_Prompt A:_
Which disciplines does the passage on sociolinguistics say the field requires and combines insights from?
_Prompt B:_
Can you turn the lines of the listing, starting with the line containing "View Gallery" and going on through the end of the listing, into a Markdown table with the columns "Row" and "Entry", skipping blank lines and leaving the pictures out?

_Provided passage:_
══════════
Sunday, May 27, 2012
Friday, May 25, 2012
Sociolinguistics, Neurolinguistics & Stylistics
Sociolinguistics
Sociolinguistics is the descriptive
study of the effect of any and all aspects of society, including cultural norms, expectations, and context, on the
way language is used, and the effects of
language use on society.
Sociolinguistics differs from sociology of language in
that the focus of sociolinguistics is the effect of the society on the
language, while the latter's focus is on the language's effect on the society.
Sociolinguistics overlaps to a
considerable degree with pragmatics. It is
historically closely related to linguistic
anthropology and the distinction between the two fields has
even been questioned recently.
It also studies how language varieties differ
between groups separated by certain social variables, e.g., ethnicity, religion, status, gender, level of education, age, etc. and how creation and
adherence to these rules is used to categorize individuals in social or socioeconomic classes.
As the usage of a language varies from
place to place, language usage also varies among social classes, and these sociolects are what sociolinguistics
studies.
The social aspects of language were in
the modern sense first studied by Indian and Japanese linguists in the 1930s,
and also by Gauchat in Switzerland
in the early 1900s, but none received much attention in the West until much
later. The study of the social motivation of language change, on the other hand, has its
foundation in the wave model of the
late 19th century. The first attested use of the
term sociolinguistics was by Thomas Callan Hodson in
the title of a 1939 paper. Sociolinguistics in the West first appeared in
the 1960s and was pioneered by linguists such as William Labov in the US and Basil Bernstein in the UK .
Applications of sociolinguistics
For example, a sociolinguist might
determine through study of social attitudes that a particular vernacular would not be considered
appropriate language use in a business or professional setting. Sociolinguists
might also study the grammar, phonetics, vocabulary, and other aspects of this sociolect
much as dialectologists would
study the same for a regional dialect.
The study of language variation is
concerned with social constraints determining
language in its contextual environment. Code-switching is the term given to the use
of different varieties of language in different social situations.
William Labov is often regarded as the
founder of the study of sociolinguistics. He is especially noted for
introducing the quantitative study of language variation and
change, making the sociology of language into a scientific discipline.
This vast field of inquiry requires and
combines insights from a number of disciplines, including linguistics,
sociology, psychology and anthropology.
Sociolinguistics examines the interplay
of language and society, with language as the starting point. Variation is the
key concept, applied to language itself and to its use. The basic premise of
sociolinguistics is that language is variable and changing. As a result,
language is not homogeneous — not for the individual user and not within or
among groups of speakers who use the same language.
By studying written records,
sociolinguists also examine how language and society have interacted in the
past. For example, they have tabulated the frequency of the singular
pronoun thou and its replacement you in dated hand-written
or printed documents and correlated changes in frequency with changes in class
structure in 16th and 17th century England .
══════════
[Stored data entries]
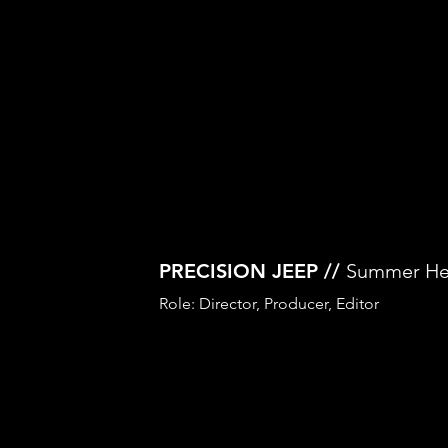
PRECISION JEEP //
Summer He
Role: Director, Producer, Editor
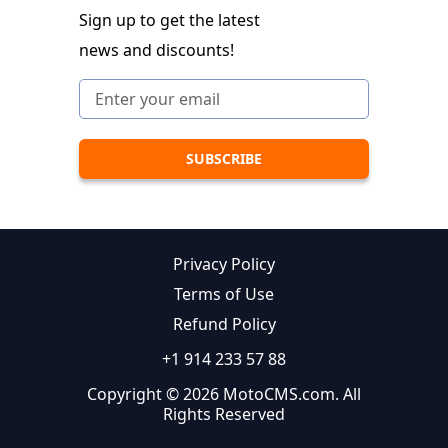
Sign up to get the latest
news and discounts!
Privacy Policy
Terms of Use
Refund Policy
+1 914 233 57 88
Copyright © 2026 MotoCMS.com. All
Rights Reserved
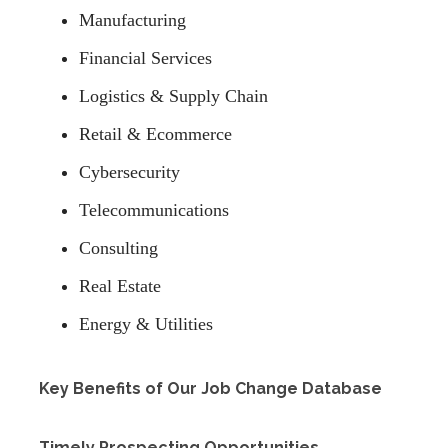
Manufacturing
Financial Services
Logistics & Supply Chain
Retail & Ecommerce
Cybersecurity
Telecommunications
Consulting
Real Estate
Energy & Utilities
Key Benefits of Our Job Change Database
Timely Prospecting Opportunities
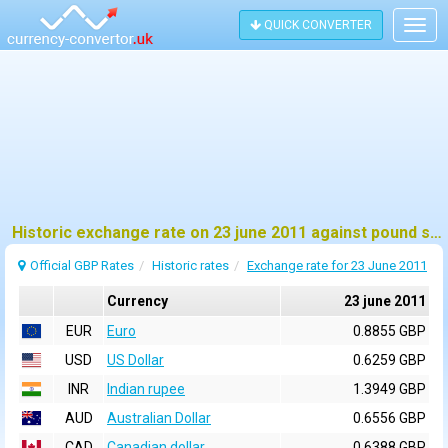
QUICK CONVERTER
Togg
navig
Historic exchange rate on 23 june 2011 against pound sterling (GBP)
Official GBP Rates
Historic rates
Exchange rate for 23 June 2011
Currency
23 june 2011
EUR
Euro
0.8855 GBP
USD
US Dollar
0.6259 GBP
INR
Indian rupee
1.3949 GBP
AUD
Australian Dollar
0.6556 GBP
CAD
Canadian dollar
0.6388 GBP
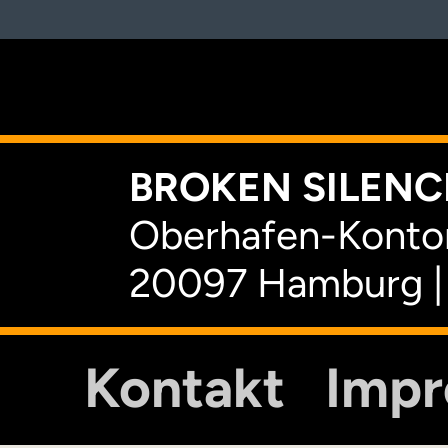
K
BROKEN SILENCE
Oberhafen-Kontor
20097 Hamburg |
Kontakt
Imp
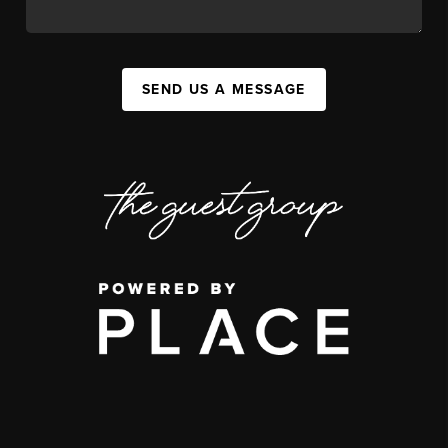
SEND US A MESSAGE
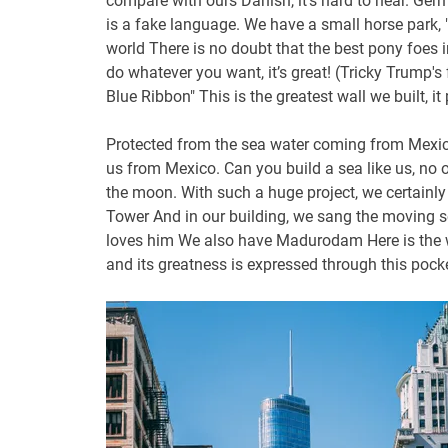
compare with ours Danish, it’s hard to hear. Germ
is a fake language. We have a small horse park, 
world There is no doubt that the best pony foes i
do whatever you want, it’s great! (Tricky Trump'
Blue Ribbon" This is the greatest wall we built, it 
Protected from the sea water coming from Mexico.
us from Mexico. Can you build a sea like us, no o
the moon. With such a huge project, we certainly 
Tower And in our building, we sang the moving s
loves him We also have Madurodam Here is the wor
and its greatness is expressed through this pocke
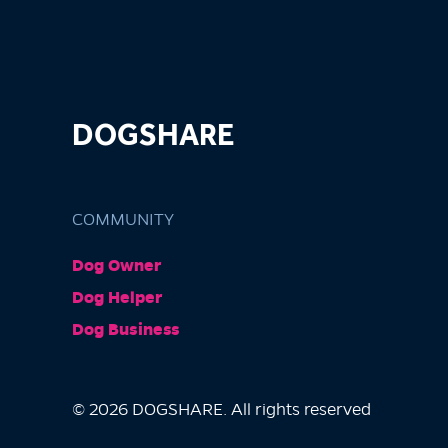
DOGSHARE
COMMUNITY
Dog Owner
Dog Helper
Dog Business
© 2026 DOGSHARE. All rights reserved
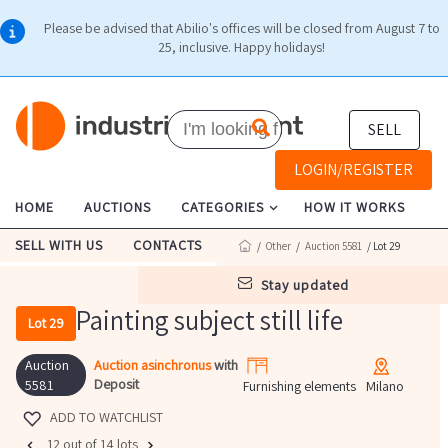
Please be advised that Abilio's offices will be closed from August 7 to
25, inclusive. Happy holidays!
SELL
LOGIN/REGISTER
HOME
AUCTIONS
CATEGORIES
HOW IT WORKS
SELL WITH US
CONTACTS
/
Other
/
Auction 5581
/ Lot 29
stay updated
Painting subject still life
Lot 29
Auction
Auction asinchronus
with
Deposit
5581
Furnishing elements
Milano
ADD TO WATCHLIST
12 out of 14 lots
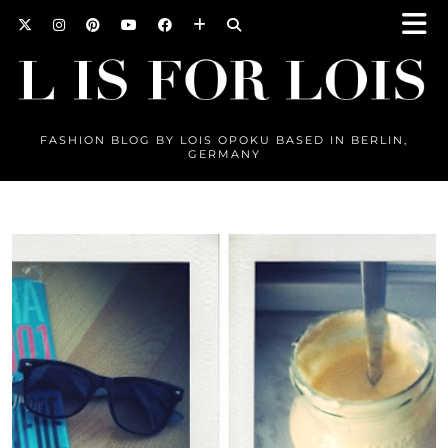
FASHION BLOG BY LOIS OPOKU BASED IN BERLIN,
GERMANY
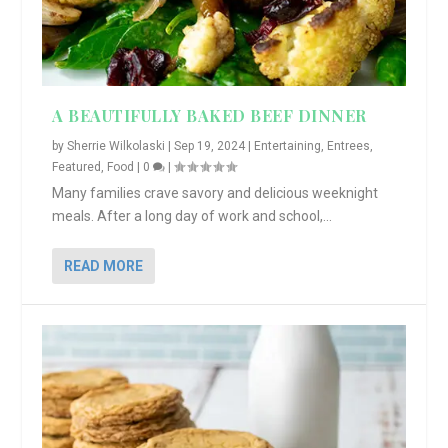
A BEAUTIFULLY BAKED BEEF DINNER
by
Sherrie Wilkolaski
|
Sep 19, 2024
|
Entertaining
,
Entrees
,
Featured
,
Food
|
0
|
Many families crave savory and delicious weeknight
meals. After a long day of work and school,...
READ MORE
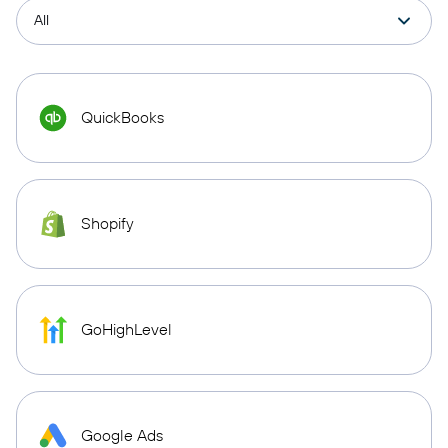
QuickBooks
Shopify
GoHighLevel
Google Ads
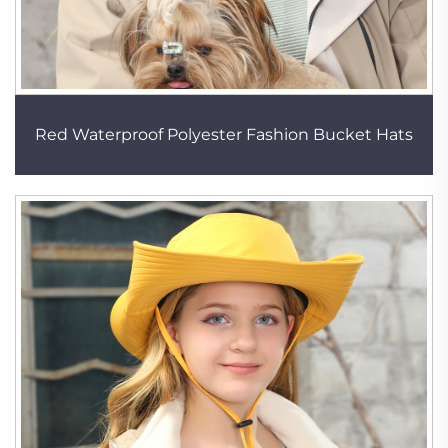
Red Waterproof Polyester Fashion Bucket Hats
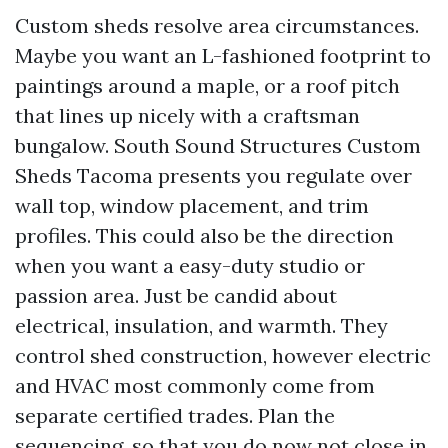
Custom sheds resolve area circumstances.
Maybe you want an L-fashioned footprint to
paintings around a maple, or a roof pitch
that lines up nicely with a craftsman
bungalow. South Sound Structures Custom
Sheds Tacoma presents you regulate over
wall top, window placement, and trim
profiles. This could also be the direction
when you want a easy-duty studio or
passion area. Just be candid about
electrical, insulation, and warmth. They
control shed construction, however electric
and HVAC most commonly come from
separate certified trades. Plan the
sequencing, so that you do now not close in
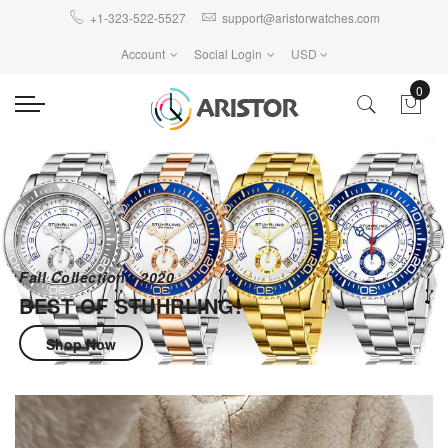
+1-323-522-5527
support@aristorwatches.com
Account
Social Login
USD
0
Fall Collection - 2020
BEST OF STUHRLING!
Shop Now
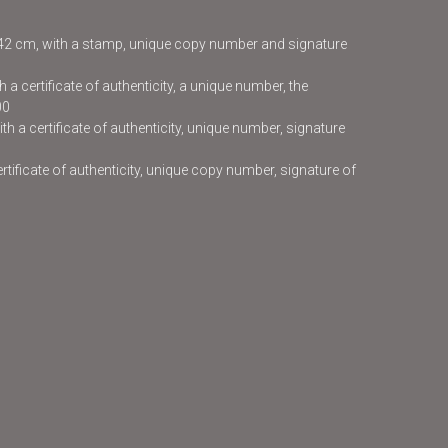
x42 cm, with a stamp, unique copy number and signature
 a certificate of authenticity, a unique number, the
00
h a certificate of authenticity, unique number, signature
certificate of authenticity, unique copy number, signature of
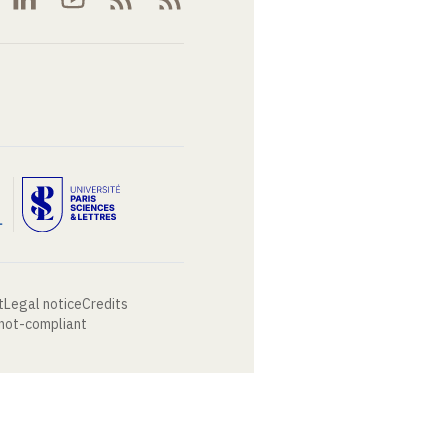
t
Legal notice
Credits
 not-compliant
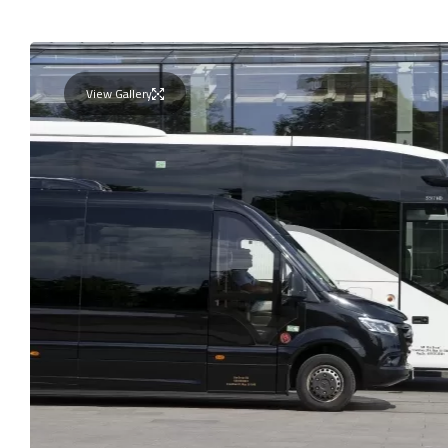
View Gallery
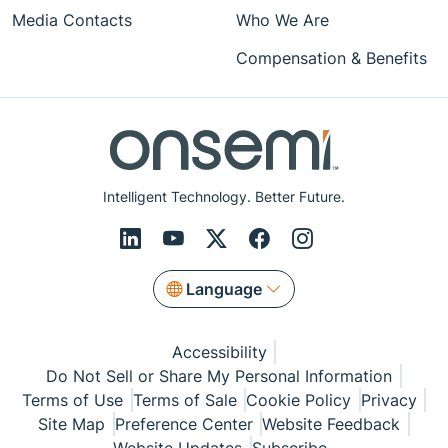
Media Contacts
Who We Are
Compensation & Benefits
Intelligent Technology. Better Future.
Language
Accessibility
Do Not Sell or Share My Personal Information
Terms of Use
Terms of Sale
Cookie Policy
Privacy
Site Map
Preference Center
Website Feedback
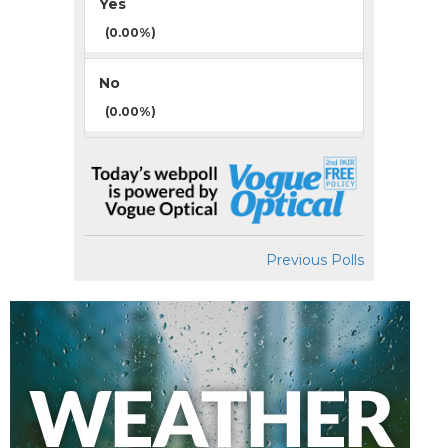
Yes
(0.00%)
No
(0.00%)
Previous Polls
══════════
_Answer area A:_
- Linguistics
- Sociology
- Psychology
- Anthropology

_Answer area B:_
| Row | Entry |
|---|---|
| 1 | View Gallery |
| 2 | Media Contacts |
| 3 | Who We Are |
| 4 | Compensation & Benefits |
| 5 | Intelligent Technology. Better Future. |
| 6 | Language |
| 7 | Accessibility |
| 8 | Do Not Sell or Share My Personal Information |
| 9 | Terms of Use |
| 10 | Terms of Sale |
| 11 | Cookie Policy |
| 12 | Privacy |
| 13 | Site Map |
| 14 | Preference Center |
| 15 | Website Feedback |
| 16 | Yes |
| 17 | (0.00%) |
| 18 | No |
| 19 | (0.00%) |
| 20 | Previous Polls |